An interesting case are two landscapes with ruins in Suermondt-Ludwig-Museum of Aken (nr 67 and 68 of their 1883 catalogue), are both wrongly attributed to Pieter de Hooch (according to Dr. Hofstede de Groot), because Pieter never painted landscapes. Although Arnold Houbraken thought that he was a pupil of Nicolaes Berchem, it could be that these were Carel de Hooch's paintings.

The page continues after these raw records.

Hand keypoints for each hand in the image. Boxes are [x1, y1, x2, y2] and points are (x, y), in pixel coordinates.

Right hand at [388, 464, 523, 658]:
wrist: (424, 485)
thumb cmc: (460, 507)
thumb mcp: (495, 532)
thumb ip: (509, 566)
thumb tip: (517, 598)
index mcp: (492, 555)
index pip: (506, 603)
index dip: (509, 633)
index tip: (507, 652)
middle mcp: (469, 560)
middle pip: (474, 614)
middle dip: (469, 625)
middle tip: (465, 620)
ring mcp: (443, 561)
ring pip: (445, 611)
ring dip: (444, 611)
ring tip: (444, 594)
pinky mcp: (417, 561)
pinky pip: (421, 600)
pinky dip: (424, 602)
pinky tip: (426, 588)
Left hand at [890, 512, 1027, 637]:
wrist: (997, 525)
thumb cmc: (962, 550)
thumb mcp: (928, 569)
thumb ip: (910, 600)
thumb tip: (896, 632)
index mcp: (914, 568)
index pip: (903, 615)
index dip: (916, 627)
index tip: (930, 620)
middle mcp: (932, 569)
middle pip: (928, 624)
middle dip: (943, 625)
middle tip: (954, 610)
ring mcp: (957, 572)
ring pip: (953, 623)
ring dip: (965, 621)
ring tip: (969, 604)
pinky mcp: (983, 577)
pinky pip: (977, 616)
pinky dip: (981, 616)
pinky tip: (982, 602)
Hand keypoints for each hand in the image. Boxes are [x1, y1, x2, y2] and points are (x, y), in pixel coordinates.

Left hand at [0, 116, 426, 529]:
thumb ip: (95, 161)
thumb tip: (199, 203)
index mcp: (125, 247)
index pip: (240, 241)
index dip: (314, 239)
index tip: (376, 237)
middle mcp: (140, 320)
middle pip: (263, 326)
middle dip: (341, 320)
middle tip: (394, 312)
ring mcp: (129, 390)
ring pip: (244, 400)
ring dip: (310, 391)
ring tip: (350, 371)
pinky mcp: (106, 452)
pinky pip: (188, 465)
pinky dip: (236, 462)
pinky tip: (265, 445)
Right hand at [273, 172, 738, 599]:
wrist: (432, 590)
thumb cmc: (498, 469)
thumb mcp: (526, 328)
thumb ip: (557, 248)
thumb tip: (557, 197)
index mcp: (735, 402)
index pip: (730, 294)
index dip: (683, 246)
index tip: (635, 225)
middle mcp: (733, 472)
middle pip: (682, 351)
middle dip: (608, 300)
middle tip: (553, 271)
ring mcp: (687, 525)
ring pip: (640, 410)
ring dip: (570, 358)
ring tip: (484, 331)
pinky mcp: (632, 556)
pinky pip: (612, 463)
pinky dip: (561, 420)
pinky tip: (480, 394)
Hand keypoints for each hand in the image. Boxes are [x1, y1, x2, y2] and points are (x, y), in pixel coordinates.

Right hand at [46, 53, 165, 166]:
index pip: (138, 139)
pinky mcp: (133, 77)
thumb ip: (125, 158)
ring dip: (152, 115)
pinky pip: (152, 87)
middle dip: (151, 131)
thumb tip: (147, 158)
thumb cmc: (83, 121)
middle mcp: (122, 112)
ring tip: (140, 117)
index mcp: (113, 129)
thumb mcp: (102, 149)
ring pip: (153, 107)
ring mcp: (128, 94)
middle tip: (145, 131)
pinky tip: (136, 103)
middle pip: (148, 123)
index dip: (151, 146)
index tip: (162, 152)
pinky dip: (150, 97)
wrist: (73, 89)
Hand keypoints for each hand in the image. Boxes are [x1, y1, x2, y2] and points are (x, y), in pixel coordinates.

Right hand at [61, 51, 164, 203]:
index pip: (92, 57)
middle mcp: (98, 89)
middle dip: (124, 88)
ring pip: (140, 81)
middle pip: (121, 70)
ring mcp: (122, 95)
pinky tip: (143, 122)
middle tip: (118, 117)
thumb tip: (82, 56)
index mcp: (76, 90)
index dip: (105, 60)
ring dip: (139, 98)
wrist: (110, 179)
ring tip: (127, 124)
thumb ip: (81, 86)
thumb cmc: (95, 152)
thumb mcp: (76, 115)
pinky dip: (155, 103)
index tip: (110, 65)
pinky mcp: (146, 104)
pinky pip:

==De Hooch family of artists==
Charles Cornelisz. de Hooch is not the father of the famous painter of interiors Pieter de Hooch, as is often mentioned. C.H.C. Flugi van Aspermont argues that this is not true, though Het schildersregister by Jan Sysmus, doctor of the city of Amsterdam, which was published by Dr. Abraham Bredius in Oud Holland VIII, mentions (p. 222) Karel de Hoogh, vader van Pieter and on p. 307 'Pieter de Hoogh, landschap, utert, redelijk, syn vader hiet Carel'. P. Haverkorn van Rijsewijk writes in Oud-Holland X, p. 172, that he found a testament (dating 21 dec 1657) saying: "Henrick de Hoge, metselaer benoemt SIJN SOON Pieter de Hooch, schilder". Which implies that not Charles Cornelisz. de Hooch, but Henrick de Hoge is Pieter's father. Pieter de Hoogh lived in the same street as Hendrik de Hoogh during his marriage. A Hendrik de Hoogh was a witness during the baptism of Pieter's daughter Anna. Pieter's age coincides with the age on Hendrik's son Pieter's baptising. Charles Cornelisz de Hooch was possibly the brother of Dirck Cornelis de Hooch.